Barcelos quer levar escândalo da água privatizada a São Bento

A petição quer recolher 4000 assinaturas para levar os deputados a salvaguardarem o interesse público da população de Barcelos, prejudicada pelo contrato ruinoso que a autarquia assinou com a empresa concessionária e que asfixia por completo as contas do município.
Barcelos quer São Bento a fechar a torneira dos contratos ruinosos para os cofres públicos.

O texto da petição - que pode ser subscrita por pessoas recenseadas em qualquer ponto do país - apresenta o caso de um negócio escandaloso de delapidação do dinheiro e da água pública. O contrato da concessão que a autarquia assinou com a Água de Barcelos S.A, detida pela construtora Somague "prevê que se verifiquem consumos muito superiores aos normais (141 litros por pessoa, quando o consumo médio de água neste concelho é de cerca de 70 litros per capita)" e a tendência futura será de poupar água e não o contrário.

A petição lembra que o mesmo contrato garante à empresa “uma taxa interna de rentabilidade accionista, em termos anuais nominais, para todo o prazo da concessão [30 anos] de 10,34%” e que a autarquia já foi condenada a pagar à empresa € 24 602 600, relativa aos anos de 2005 a 2009, bem como ao pagamento anual, a partir do ano de 2010 de € 5 987 179, actualizáveis". Ou seja, se nada for feito a Câmara vai entregar mais de 170 milhões de euros à Somague até ao fim do contrato, "ficando assim em causa a sustentabilidade financeira do Município e a sua capacidade de financiar o seu funcionamento corrente".

O objetivo da petição a entregar na Assembleia da República é o de que esta "tome todas as medidas, constitucionalmente admissíveis e adequadas, destinadas a garantir o regular funcionamento e capacidade financeira do Município de Barcelos", bem como do funcionamento do sistema de abastecimento público de água e saneamento, com um "tarifário equitativo, relativamente ao que se verifique no resto do país".

Os peticionários requerem ainda que o Parlamento tome medidas para garantir "a salvaguarda do erário e interesse público na formação e execução de contratos de concessão de serviços públicos e parcerias público privadas, designadamente evitando negócios usurários".  

Ao nível local, a Assembleia Municipal vai discutir a proposta do Bloco para se realizar um referendo em que os barcelenses sejam chamados a decidir sobre a remunicipalização da água, à semelhança do que aconteceu no ano passado em Itália ou em Berlim. Cansados de pagar a água mais cara da Alemanha depois da privatização de metade da empresa de águas, os berlinenses discutem agora a melhor forma de fazer regressar a água a mãos públicas, enquanto os italianos votaram num referendo para travar a série de privatizações no sector.

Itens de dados
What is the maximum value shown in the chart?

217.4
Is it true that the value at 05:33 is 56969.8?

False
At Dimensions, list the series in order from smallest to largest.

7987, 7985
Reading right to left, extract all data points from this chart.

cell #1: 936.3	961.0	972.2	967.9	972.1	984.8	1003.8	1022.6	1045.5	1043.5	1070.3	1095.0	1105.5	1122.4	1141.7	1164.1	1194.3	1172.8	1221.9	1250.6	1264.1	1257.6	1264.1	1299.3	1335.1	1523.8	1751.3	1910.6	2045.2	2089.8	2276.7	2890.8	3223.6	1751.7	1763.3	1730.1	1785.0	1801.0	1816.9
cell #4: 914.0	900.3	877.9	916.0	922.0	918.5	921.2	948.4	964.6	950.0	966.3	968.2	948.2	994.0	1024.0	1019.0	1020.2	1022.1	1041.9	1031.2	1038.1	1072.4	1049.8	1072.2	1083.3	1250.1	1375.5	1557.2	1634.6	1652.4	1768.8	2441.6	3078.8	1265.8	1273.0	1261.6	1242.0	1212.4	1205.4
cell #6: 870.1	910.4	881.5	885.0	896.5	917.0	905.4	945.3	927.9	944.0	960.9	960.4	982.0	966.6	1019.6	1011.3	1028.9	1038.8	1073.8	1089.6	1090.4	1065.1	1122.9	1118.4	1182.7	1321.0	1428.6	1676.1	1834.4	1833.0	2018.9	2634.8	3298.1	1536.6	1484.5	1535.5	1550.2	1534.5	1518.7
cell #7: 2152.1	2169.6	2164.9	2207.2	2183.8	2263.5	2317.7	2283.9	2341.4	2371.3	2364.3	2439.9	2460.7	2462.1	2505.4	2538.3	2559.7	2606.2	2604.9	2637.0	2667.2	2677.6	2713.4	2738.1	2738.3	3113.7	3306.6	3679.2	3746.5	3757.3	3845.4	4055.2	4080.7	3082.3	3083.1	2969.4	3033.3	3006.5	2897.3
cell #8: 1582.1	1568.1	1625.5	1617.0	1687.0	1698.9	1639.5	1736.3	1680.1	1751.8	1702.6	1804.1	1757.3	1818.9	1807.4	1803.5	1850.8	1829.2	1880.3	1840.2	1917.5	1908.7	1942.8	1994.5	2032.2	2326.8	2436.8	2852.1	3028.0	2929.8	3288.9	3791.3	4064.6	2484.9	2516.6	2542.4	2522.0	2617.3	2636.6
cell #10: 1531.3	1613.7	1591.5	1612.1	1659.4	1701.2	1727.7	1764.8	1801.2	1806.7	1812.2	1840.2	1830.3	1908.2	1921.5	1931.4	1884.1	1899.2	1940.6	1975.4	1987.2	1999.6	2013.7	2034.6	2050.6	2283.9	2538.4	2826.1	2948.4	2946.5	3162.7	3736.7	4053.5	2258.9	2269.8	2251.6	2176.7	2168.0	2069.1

• **Tarefa**
Enumere, por favor, todos os montantes em euros mencionados no texto sobre a água de Barcelos.

• **Resultado da tarefa**
- € 24 602 600
- € 5 987 179
- mais de 170 milhões de euros